Local nonprofit New Community Vision partnered with the tribal government to buy the property, totaling 214 acres, by raising $3.5 million in private donations, money from philanthropic organizations and more, as previously reported. The nonprofit will donate 25 acres near the corner of M-22 and East Camp Haven Road to Peninsula Housing to build below-market-rate homes there.


The tribe will use $928,000 included with the NOAA grant for restoration efforts, Witherspoon said. Within the year, a multi-generational group of tribal elders, youth, natural resources department managers and others will start a community engagement process to plan the land's future.

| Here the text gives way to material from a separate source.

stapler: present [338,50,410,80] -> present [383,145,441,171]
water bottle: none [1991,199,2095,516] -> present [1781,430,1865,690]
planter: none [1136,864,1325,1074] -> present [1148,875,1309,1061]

That'll no doubt include some replanting of native species, and restoration work to undo some of the campground alterations, Witherspoon said — the grant application calls for removing a small marina, taking out culverts to allow fish passage and restoring former wastewater treatment lagoons.


Brett Fessell, the tribe's restoration section leader, said those plans are still in the works.

"We want to leave that to the community — the tribal community and the local non-tribal community, and have visioning sessions toexplore and discuss what kind of features we should pay the most attention to, and then for what species and those elements," he said.


Coastal wetlands like those at Mashkiigaki (say, mashKEEG-aki) are becoming more rare, Fessell said. They give refuge to migrating birds, land animals and insects, and serve as nurseries for breeding fish. Such wetlands also act as natural shoreline buffers as lake levels rise and fall.


Further inland, dune and swale complexes — where ribbons of swampland run parallel to sandy ridges — not only capture rain water but serve as habitat to lots of different species of plants, animals and insects, Fessell said. Dune and swale complexes is home to threatened and endangered species, and future assessments will give an idea of what species are found on the land.


The name points to something endangered as well, Fessell said — the history of the land passed down by the Anishinaabek who recognized it as excellent hunting, foraging and medicine-gathering grounds. Such traditional knowledge came close to disappearing altogether, and the space offers a chance to reconnect with the land and memories of it.


More recently, the land was the center of controversy over a proposal to reboot the former Timber Shores campground submitted in 2020.


While neighbors and others raised fears of its impact to wetlands and the bay's water quality, the developer pushed back on those as exaggerated or false. Leelanau Township voters in 2022 upheld recent changes to zoning ordinances that would have imposed deeper setbacks from wetlands on the property, prompting New Community Vision's founders to look for ways to save the land.


Mashkiigaki will join the 2,981 acres under Grand Traverse Band of Ottawa and Chippewa Indians ownership, according to figures from the tribe. That's down from 87,000 acres set aside in Leelanau County in 1855, which the U.S. illegally terminated in 1872. The tribe regained federal recognition as a sovereign Indigenous nation in 1980.


To Witherspoon, regaining ownership of Mashkiigaki is an example of the "Land Back" movement in action.


"This has just been a wonderful gift," she said. "Those were lands that were traditionally and historically our homeland, that were supposed to be ours through our treaties that were taken and used for other purposes, so that's what the whole 'Land Back' movement is about."